Princess Margaret Cancer Centre, Toronto, Canada.
University of British Columbia, Vancouver, Canada.
Clin Cancer Res. 2017 Apr 15;23(8):1974-1980. doi: 10.1158/1078-0432.CCR-16-1790. Epub 2016 Oct 18.

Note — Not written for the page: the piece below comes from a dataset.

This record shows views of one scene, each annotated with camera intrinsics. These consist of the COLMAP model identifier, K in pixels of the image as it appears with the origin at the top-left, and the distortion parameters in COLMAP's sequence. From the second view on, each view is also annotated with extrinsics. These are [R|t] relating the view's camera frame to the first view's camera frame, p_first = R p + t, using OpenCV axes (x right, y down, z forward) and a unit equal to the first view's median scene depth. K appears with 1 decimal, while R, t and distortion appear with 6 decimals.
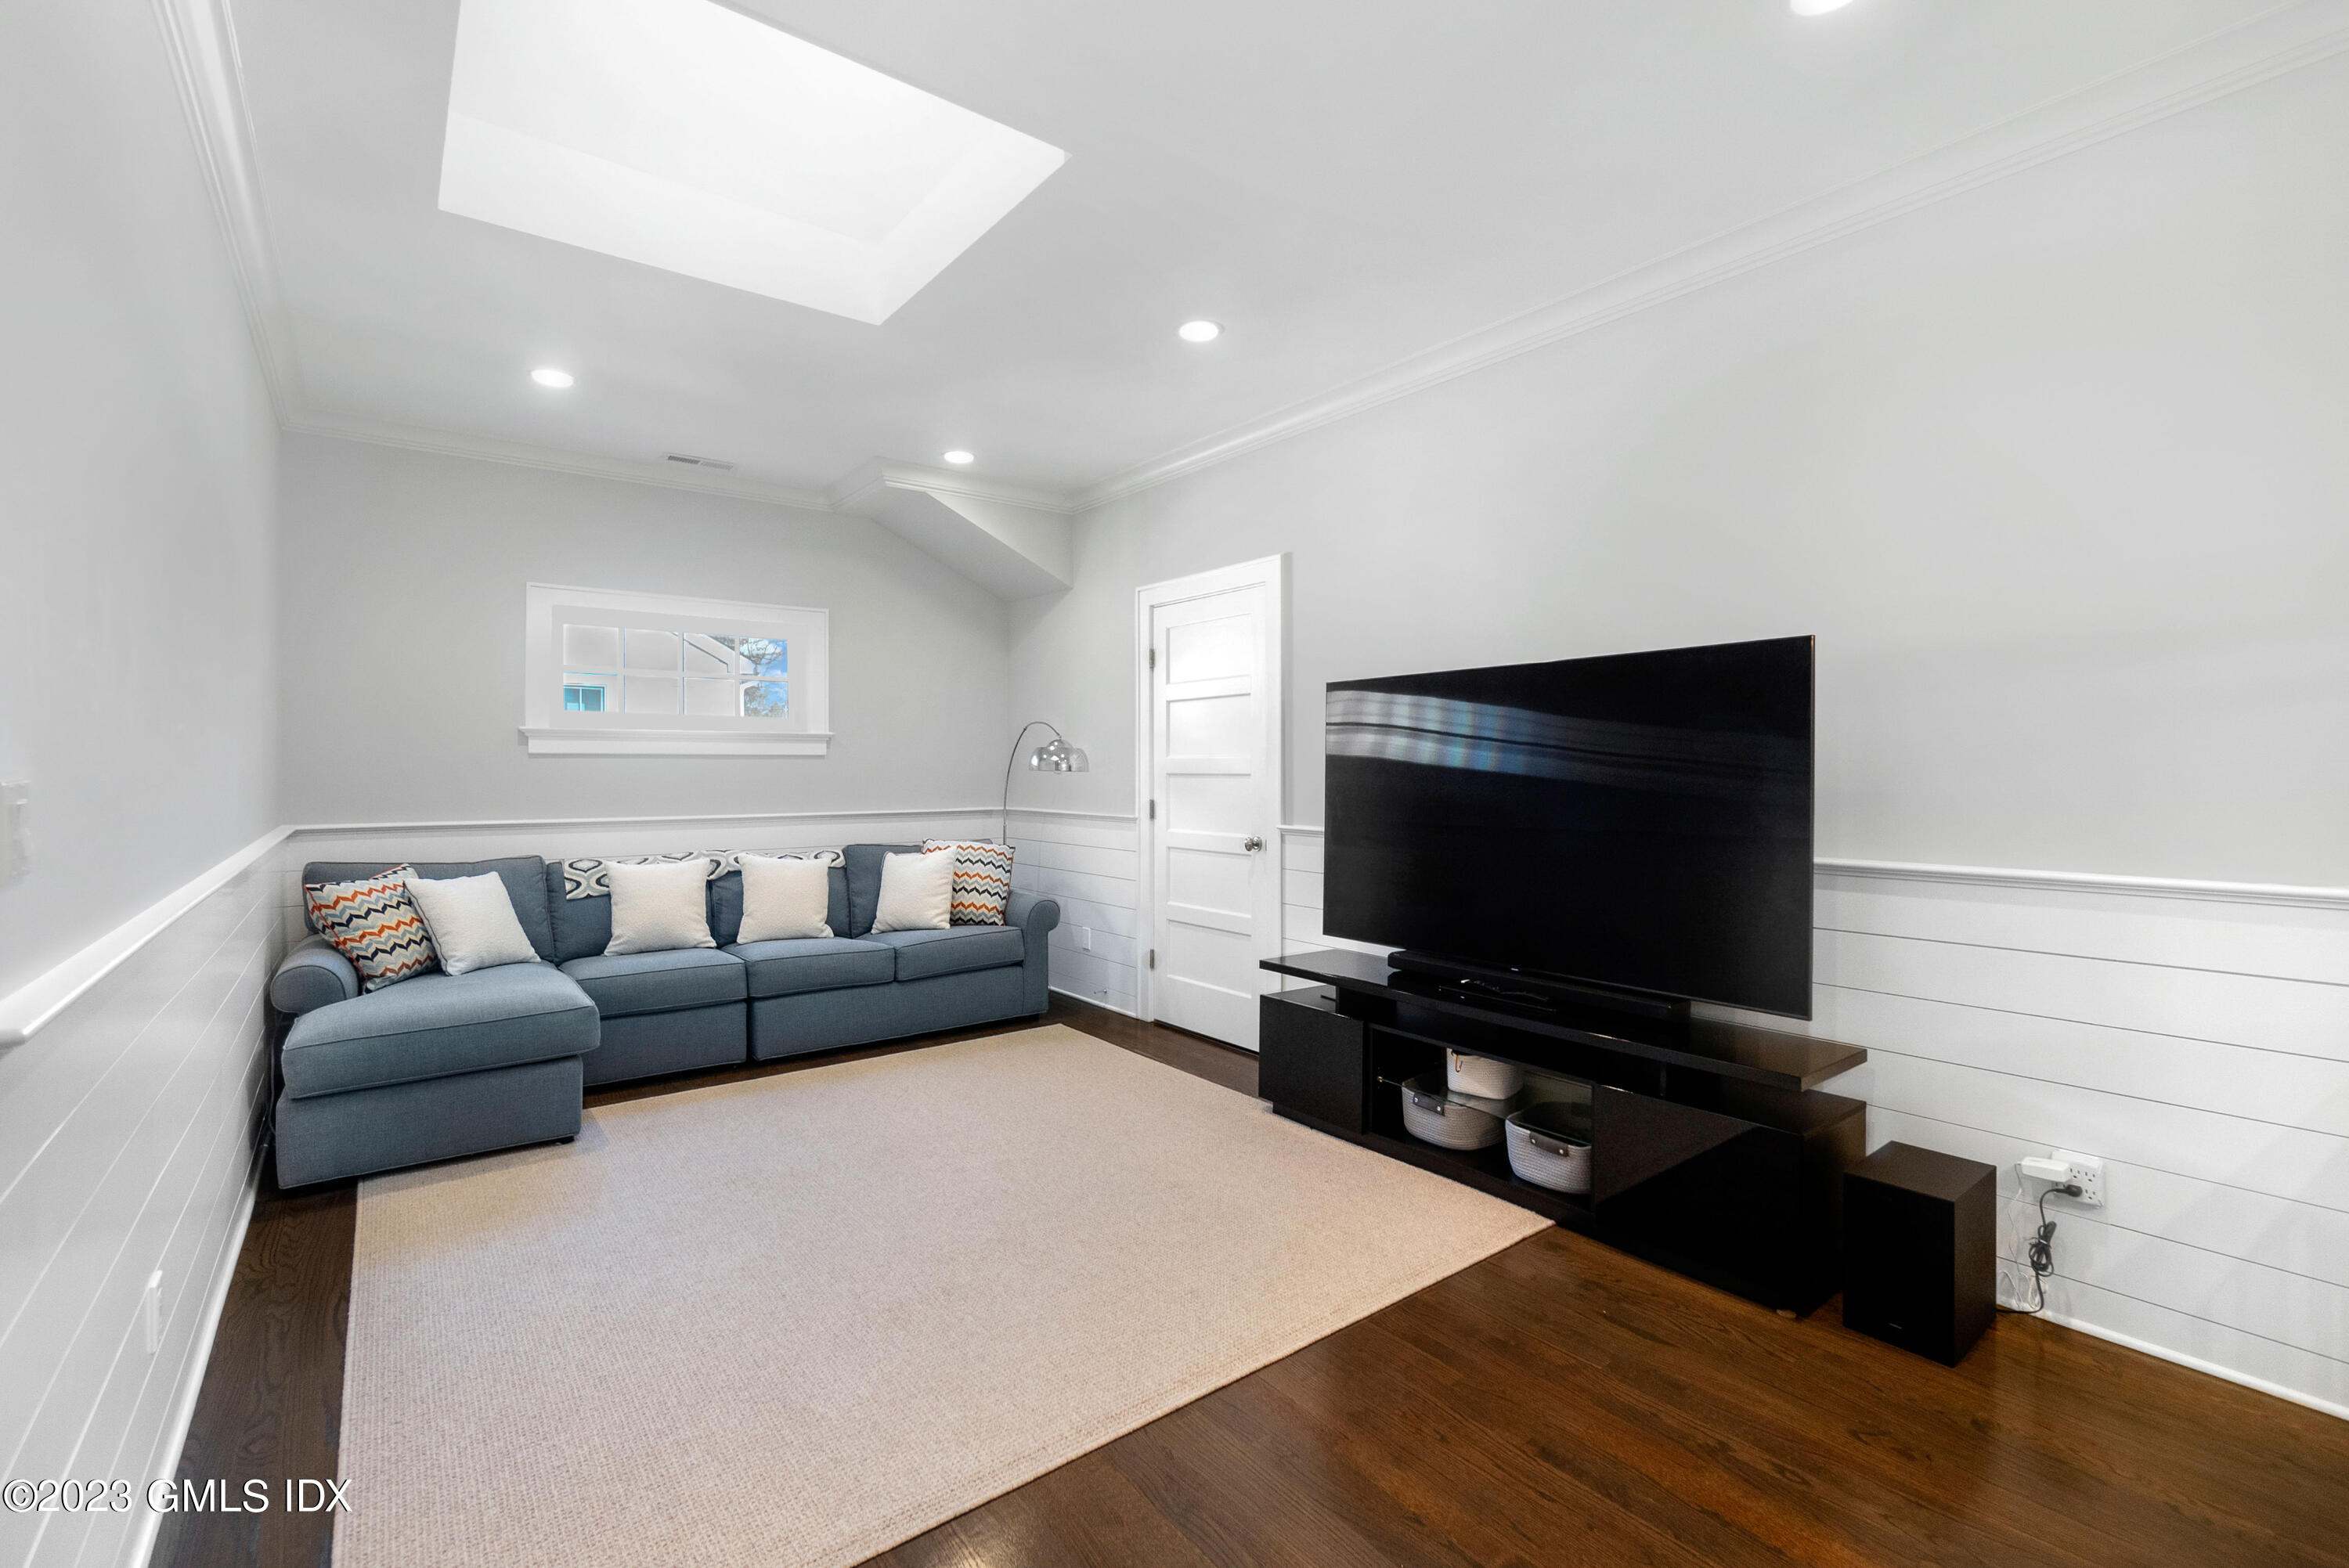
lens RADIAL K [[1016.3, 0, 1174.5], [0, 1016.3, 784.0], [0, 0, 1]] dist [-0.001480, -0.000062]
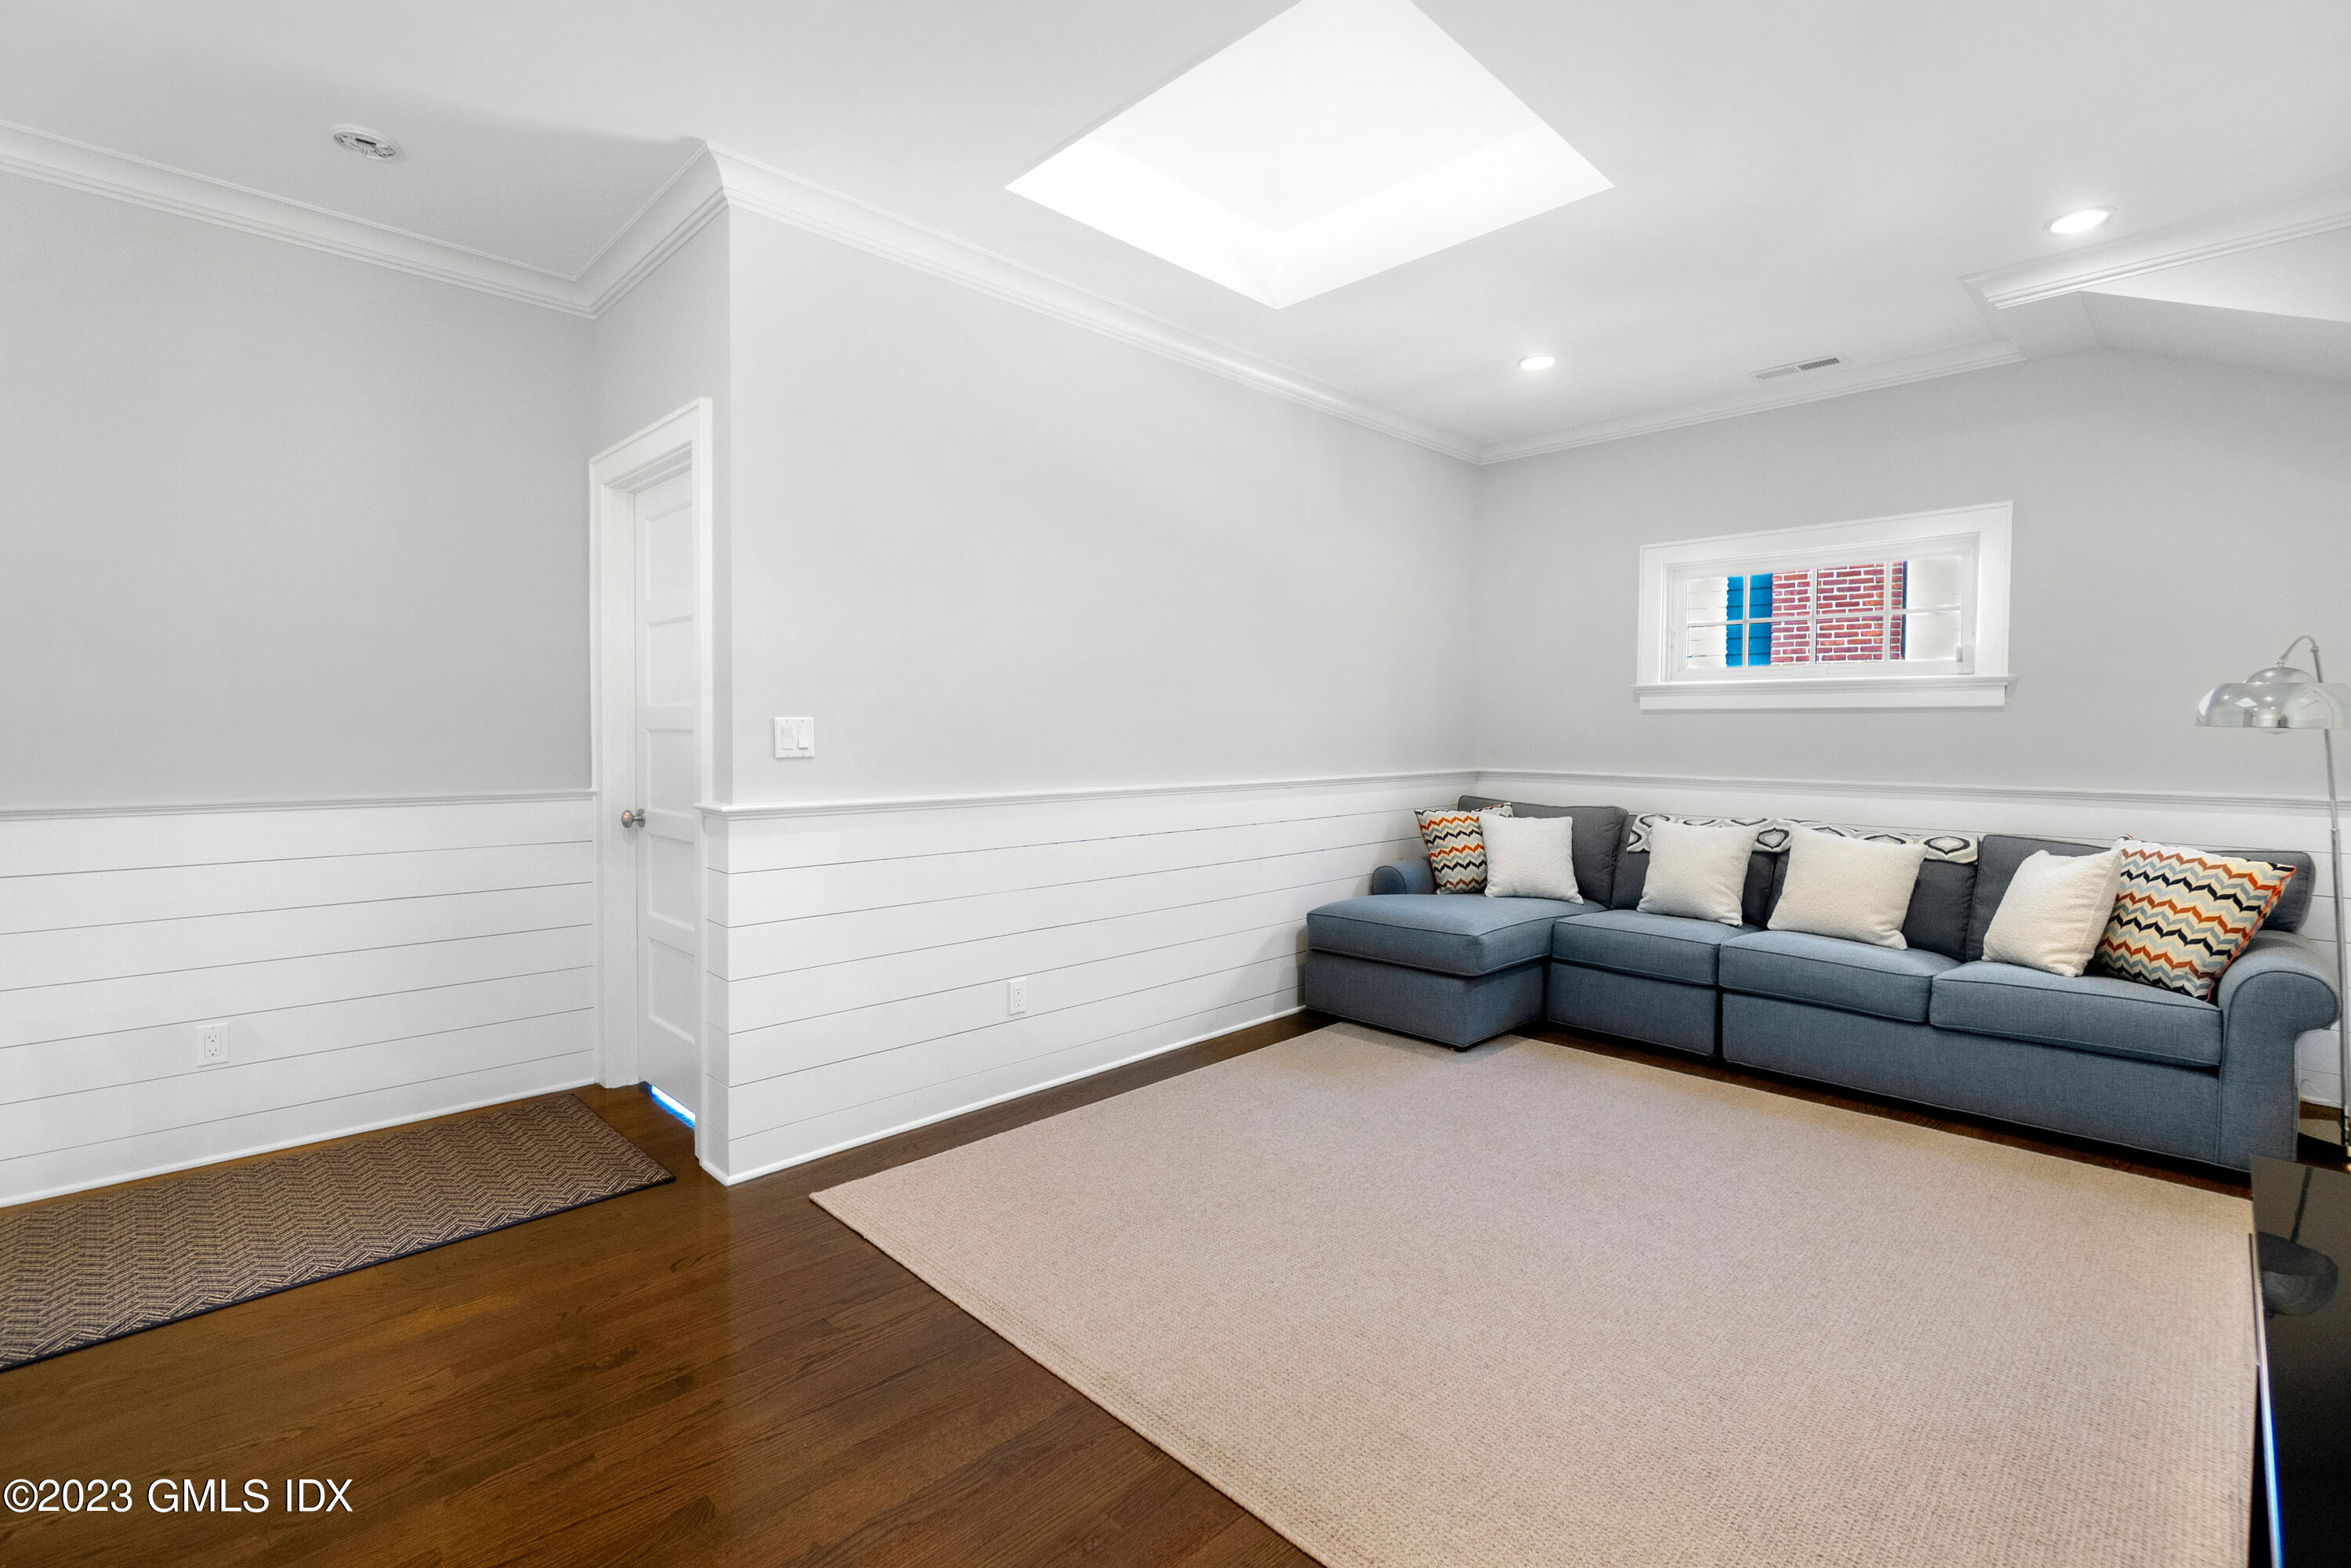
lens RADIAL K [[1057.2, 0, 1171.3], [0, 1057.2, 761.0], [0, 0, 1]] dist [-0.000967, -0.000233]
pose [[0.122032, 0.030897, -0.992045, 0.388142], [-0.021205, 0.999368, 0.028517, 0.001601], [0.992300, 0.017557, 0.122611, 0.392306]]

Degarelix, a new gonadotropin-releasing hormone (GnRH) receptor antagonist with demonstrated efficacy as first-line treatment in the management of high-risk prostate cancer, possesses some theoretical advantages over luteinizing hormone-releasing hormone (LHRH) analogues in terms of avoiding "testosterone flare" and lower follicle-stimulating hormone (FSH) levels. We set out to determine whether preoperative degarelix influenced surrogates of disease control in a randomized phase II study. Thirty-nine patients were randomly assigned to one of three different neoadjuvant arms: degarelix only, degarelix/bicalutamide, or LHRH agonist/bicalutamide. Treatments were given for 3 months before prostatectomy. Patients had localized prostate cancer and had chosen radical prostatectomy as primary treatment. The primary end point was treatment effect on intratumoral dihydrotestosterone levels. Intratumoral DHT levels were higher in the degarelix arm than both the degarelix/bicalutamide and LHRH agonist/bicalutamide arms (0.87 ng/g vs. 0.26 ng/g and 0.23 ng/g, < 0.01). No significant differences existed for other intratumoral androgens, such as testosterone and dehydroepiandrosterone. Patients in the degarelix-only arm had higher AMACR levels on immunohistochemical analysis ( = 0.01). Serum FSH levels were lower after 12 weeks of therapy in both degarelix arms than the LHRH agonist/bicalutamide arm (0.55 and 0.65 vs. 3.65, < 0.01), and inhibin B levels were lower in the degarelix/bicalutamide arm than the LHRH agonist/bicalutamide arm (82.14 vs. 126.67, = 0.02). Neoadjuvant degarelix alone, compared with use of LHRH agonist and bicalutamide, is associated with higher levels of intratumoral dihydrotestosterone, despite similar testosterone levels. Further studies that evaluate the mechanisms behind these results are needed. .
地加瑞克,一种新的促性腺激素释放激素(GnRH)受体拮抗剂,在治疗高危前列腺癌的一线治疗中显示出疗效,与黄体生成素释放激素(LHRH)类似物相比,在避免“睾酮爆发”和降低卵泡刺激素(FSH)水平方面具有一些理论优势。我们旨在确定术前地加瑞克是否会影响随机 II 期研究中疾病控制的替代指标。39 名患者被随机分配到三个不同的新辅助治疗臂之一:单独地加瑞克、地加瑞克/比卡鲁胺或 LHRH 激动剂/比卡鲁胺。治疗在前列腺切除术前行 3 个月。患者患有局限性前列腺癌,选择根治性前列腺切除术作为主要治疗方法。主要终点是治疗对肿瘤内二氢睾酮水平的影响。肿瘤内 DHT 水平在地加瑞克组高于地加瑞克/比卡鲁胺组和 LHRH 激动剂/比卡鲁胺组(0.87 ng/g 比 0.26 ng/g 和 0.23 ng/g,<0.01)。其他肿瘤内雄激素,如睾酮和脱氢表雄酮,没有显著差异。在免疫组织化学分析中,单独用地加瑞克组的 AMACR 水平更高(=0.01)。在治疗 12 周后,地加瑞克组的血清 FSH 水平均低于 LHRH 激动剂/比卡鲁胺组(0.55 和 0.65 比 3.65,<0.01),而地加瑞克/比卡鲁胺组的抑制素 B 水平低于 LHRH 激动剂/比卡鲁胺组(82.14 比 126.67,=0.02)。与使用 LHRH 激动剂和比卡鲁胺相比,单独使用新辅助地加瑞克与肿瘤内二氢睾酮水平升高相关,尽管睾酮水平相似。需要进一步研究这些结果背后的机制。